I would like to stress that we are fortunate that my sons and my granddaughters confront with our family past. That is why, I am especially glad that my granddaughter, Naomi came from the United States to take part in this anniversary. Her sister, Nadja, would come also, if it was not for her scholarship obligations in Kenya.
This is how my biographical publication should be understood. The pain repressed for so long caused by the inhumane crimes and violence towards my (large) family and towards other people, revived now in the memories, is immense and for me difficult to bear.
Without Auschwitz my biography would be completely different, but Auschwitz cannot be treated like it never happened.
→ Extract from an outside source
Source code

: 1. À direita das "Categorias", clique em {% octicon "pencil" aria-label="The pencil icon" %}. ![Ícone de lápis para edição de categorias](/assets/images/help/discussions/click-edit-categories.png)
Without Auschwitz my own family, my three sons and my two granddaughters would have a different emotional heritage and different life.
My engagement for a peaceful future full of human respect is necessary for me. Auschwitz cannot be repeated.
Yet, proclaiming only “Never again” is not enough!
The solidified division between:
• those who push atrocities away from them, and
• those who confront with atrocities,
must be worked through together. I am one of the persons concerned, so I want to bring my own contribution.
I know that hatred and exclusion of individuals or groups will always lead to aggression and war. We know that a bridge is needed between various groups or ideologies to close the gap within the empathy between the differences most. Remedial process is thus necessary on both sides,
• both in the case of the persecuted victims and their descendants, and
• the members and descendants of the society of the perpetrators.
And in my opinion, coping with this is not a task to be performed only in isolation. These socially destructive processes, such as National Socialism (Nazism) cannot be resolved individually, but only collectively. This can be done only
• by those who want understanding
• with being together.
I know that this message will not come true just upon request. It can only develop through an example in life:
If you, an engaged and remembering audience give an example of peaceful being together, there are great chances for a collective and just development of our society.
Thank you very much for your attention and openness to my difficult reflections.
Your mindful presence encourages me to continue my selected path towards agreement.